Mr Murphy, a rural-dweller all his life, did not need to be told that communities such as his are being eviscerated by Government policies and that the demise of the rural GP is just part of this process.
His mother was a patient in a practice close to me where the GP had recently retired. The list had been advertised for over three years with no applicants. A solution was found whereby a city practice, 40 minutes from the village, agreed to register these patients and provide them with a GP for four sessions a week, in exchange for a rural practice allowance. It is understandable that these patients wish to move to a neighbouring practice with a choice of three doctors, a nurse and a secretary. But providing these services costs and, as currently, there can only be one rural practice allowance per rural area, there would be no extra resources provided to another rural practice to take them on. Hence, the solution to support a city practice and reduce the service commitment.
In order to come to terms with this development and realising that living and working in rural Ireland for over 30 years could result in biases, I applied one of Edward De Bono’s thinking tools to the situation.
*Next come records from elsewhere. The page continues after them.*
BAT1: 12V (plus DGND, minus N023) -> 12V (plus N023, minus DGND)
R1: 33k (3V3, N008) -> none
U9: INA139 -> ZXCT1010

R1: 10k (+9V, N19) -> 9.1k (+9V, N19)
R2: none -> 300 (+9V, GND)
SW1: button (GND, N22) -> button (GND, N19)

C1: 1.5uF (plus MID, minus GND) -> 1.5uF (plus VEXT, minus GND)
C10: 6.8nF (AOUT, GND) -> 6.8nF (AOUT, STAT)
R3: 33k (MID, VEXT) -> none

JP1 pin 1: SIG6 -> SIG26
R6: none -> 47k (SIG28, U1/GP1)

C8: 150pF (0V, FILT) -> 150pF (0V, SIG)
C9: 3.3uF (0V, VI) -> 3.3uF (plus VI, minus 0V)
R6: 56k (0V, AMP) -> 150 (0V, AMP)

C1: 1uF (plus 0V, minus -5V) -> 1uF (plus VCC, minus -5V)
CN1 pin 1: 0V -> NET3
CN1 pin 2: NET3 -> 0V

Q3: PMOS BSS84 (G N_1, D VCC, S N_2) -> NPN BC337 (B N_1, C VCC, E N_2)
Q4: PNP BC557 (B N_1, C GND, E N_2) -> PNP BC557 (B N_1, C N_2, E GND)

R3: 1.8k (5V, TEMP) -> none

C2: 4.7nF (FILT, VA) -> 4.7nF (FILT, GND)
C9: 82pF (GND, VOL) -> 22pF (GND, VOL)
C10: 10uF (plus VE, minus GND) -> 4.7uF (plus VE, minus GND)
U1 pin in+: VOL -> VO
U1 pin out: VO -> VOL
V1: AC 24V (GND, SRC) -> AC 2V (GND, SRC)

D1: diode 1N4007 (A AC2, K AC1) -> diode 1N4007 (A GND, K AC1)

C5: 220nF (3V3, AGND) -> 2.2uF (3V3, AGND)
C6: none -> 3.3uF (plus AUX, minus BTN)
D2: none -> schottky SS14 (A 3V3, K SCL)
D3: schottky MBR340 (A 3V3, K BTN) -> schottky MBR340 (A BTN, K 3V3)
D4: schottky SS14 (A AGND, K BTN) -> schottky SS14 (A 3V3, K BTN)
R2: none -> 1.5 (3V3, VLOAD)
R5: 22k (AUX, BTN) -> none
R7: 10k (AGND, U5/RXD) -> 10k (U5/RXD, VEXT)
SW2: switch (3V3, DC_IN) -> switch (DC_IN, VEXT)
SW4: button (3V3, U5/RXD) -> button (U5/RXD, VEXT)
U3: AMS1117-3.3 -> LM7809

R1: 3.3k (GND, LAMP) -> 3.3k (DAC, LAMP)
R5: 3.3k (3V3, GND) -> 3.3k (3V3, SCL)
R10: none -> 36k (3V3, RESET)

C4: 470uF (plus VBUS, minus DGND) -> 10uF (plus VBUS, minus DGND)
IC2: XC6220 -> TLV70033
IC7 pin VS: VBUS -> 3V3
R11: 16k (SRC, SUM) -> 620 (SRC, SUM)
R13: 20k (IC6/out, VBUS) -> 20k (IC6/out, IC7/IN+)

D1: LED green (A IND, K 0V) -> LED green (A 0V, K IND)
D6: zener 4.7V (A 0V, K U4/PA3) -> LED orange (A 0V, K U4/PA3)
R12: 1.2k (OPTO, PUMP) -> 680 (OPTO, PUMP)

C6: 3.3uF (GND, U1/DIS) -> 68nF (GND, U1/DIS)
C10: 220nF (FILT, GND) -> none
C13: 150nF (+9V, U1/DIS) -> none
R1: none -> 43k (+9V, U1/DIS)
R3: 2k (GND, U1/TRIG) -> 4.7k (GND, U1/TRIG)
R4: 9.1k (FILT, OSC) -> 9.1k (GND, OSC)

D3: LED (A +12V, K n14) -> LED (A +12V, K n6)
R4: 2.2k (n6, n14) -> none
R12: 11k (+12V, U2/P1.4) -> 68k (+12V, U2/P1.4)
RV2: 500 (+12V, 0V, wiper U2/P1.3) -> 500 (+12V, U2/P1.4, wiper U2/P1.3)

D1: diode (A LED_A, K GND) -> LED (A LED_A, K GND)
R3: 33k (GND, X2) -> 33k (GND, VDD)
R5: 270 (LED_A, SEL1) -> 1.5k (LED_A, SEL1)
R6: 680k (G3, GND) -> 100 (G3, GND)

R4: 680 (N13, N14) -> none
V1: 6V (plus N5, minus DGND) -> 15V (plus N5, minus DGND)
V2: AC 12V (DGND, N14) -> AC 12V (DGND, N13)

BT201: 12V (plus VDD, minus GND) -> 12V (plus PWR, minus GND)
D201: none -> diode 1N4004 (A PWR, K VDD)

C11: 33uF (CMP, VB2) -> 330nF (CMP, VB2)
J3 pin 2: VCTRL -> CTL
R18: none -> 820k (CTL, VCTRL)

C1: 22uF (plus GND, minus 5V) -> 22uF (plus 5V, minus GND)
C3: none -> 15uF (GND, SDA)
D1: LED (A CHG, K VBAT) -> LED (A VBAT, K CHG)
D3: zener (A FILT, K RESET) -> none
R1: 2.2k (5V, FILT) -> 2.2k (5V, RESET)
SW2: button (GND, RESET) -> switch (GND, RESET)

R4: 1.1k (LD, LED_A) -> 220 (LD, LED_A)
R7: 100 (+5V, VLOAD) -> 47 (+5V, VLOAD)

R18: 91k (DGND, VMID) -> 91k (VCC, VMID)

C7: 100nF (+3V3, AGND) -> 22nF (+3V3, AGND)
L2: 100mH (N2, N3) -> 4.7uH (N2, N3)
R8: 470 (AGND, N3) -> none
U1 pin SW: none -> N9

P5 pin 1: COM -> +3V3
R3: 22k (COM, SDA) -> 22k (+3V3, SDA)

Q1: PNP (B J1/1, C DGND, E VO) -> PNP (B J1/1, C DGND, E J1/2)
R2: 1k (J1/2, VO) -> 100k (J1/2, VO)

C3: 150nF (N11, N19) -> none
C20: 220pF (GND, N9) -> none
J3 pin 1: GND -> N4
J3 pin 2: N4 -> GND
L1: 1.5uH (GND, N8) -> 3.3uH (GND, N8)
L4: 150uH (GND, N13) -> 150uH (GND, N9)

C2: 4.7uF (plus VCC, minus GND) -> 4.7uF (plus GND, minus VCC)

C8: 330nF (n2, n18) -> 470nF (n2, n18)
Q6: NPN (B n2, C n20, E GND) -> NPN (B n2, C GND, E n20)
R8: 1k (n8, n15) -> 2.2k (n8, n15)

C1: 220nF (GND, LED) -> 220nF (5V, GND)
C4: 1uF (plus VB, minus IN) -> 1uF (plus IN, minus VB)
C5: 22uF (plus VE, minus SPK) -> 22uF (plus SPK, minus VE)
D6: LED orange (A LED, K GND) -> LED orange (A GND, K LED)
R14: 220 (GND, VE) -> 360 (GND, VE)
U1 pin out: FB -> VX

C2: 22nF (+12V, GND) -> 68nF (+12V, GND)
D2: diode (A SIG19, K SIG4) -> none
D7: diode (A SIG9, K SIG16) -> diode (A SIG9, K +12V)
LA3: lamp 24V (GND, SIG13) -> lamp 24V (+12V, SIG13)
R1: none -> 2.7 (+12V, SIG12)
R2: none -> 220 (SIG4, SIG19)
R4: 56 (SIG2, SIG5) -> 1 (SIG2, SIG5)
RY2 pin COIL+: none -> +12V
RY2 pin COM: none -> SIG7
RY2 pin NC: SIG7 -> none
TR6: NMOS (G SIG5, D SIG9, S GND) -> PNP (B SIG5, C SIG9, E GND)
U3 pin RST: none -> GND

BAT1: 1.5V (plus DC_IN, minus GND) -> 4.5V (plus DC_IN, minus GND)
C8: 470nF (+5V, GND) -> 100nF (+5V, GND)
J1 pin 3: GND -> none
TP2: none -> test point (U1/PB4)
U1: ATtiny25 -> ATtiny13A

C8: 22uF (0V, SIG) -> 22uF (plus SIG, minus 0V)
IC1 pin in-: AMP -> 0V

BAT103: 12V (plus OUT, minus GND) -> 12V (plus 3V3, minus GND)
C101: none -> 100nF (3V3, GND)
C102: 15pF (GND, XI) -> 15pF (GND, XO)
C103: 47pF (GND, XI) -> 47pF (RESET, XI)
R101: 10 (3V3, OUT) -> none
The one I chose is called ‘Other People’s Views’. This involves assessing a situation from the point of view of all the stakeholders.
Actually getting into their shoes and trying to understand their reasoning.
The stakeholders in this scenario include the patients, the doctors who decided not to apply for the post, the doctors who agreed to take on the list, the HSE/DoH, the neighbouring doctors and our negotiating bodies, the IMO and NAGP.
1. The patients at least have a doctor, but it is a much-reduced service. They no longer have a doctor living or present in the area, outside of the four sessions provided. They must travel a considerable distance to see a doctor at any other time. They will probably never have a local doctor, nurse or secretary again. They are unlikely to be able to get a doctor in the case of an emergency and are a long way from a hospital.
2. Some recent graduates did consider the possibility of taking on this list but changed their minds when they calculated the cost of premises, equipment, staff, medical insurance and Caredoc fees. Even with a rural practice allowance, it did not make any financial sense. They went on to find work in urban areas.
3. The doctors who agreed to take over the list have additional patients and increased workload. As compensation, they get a rural practice allowance and all the benefits this accrues. They are providing a service that no-one else can provide, offering a helping hand to a community that would otherwise have no doctor, in an arrangement that makes perfect business sense for them.
4. For the HSE/DoH, this solution is the best possible outcome in the circumstances. The post is no longer vacant. Patients have access to a doctor at all times. The responsibility for care rests with the new GP.
5. As a neighbouring GP, this development is the worst possible outcome. I see the helping hand as a greedy paw. It creates inequality of care between neighbours and friends. It puts pressure on surrounding practices to take these patients on with no additional resources. As a rural-dweller and experienced rural GP, I consider this level of care unsafe, uncaring, and unresponsive to patients’ needs. I also consider it ineffective, as it will almost certainly result in increased out-of-hours consultations and emergency department admissions. To me, it demonstrates poor judgment and leadership by both GPs and the HSE and should not be facilitated or tolerated.
6. Finally, if GPs on the ground consider this level of care adequate and collaborate with the HSE to dumb-down rural practice, what hope have our negotiating bodies of attracting resources to re-feed this starving specialty?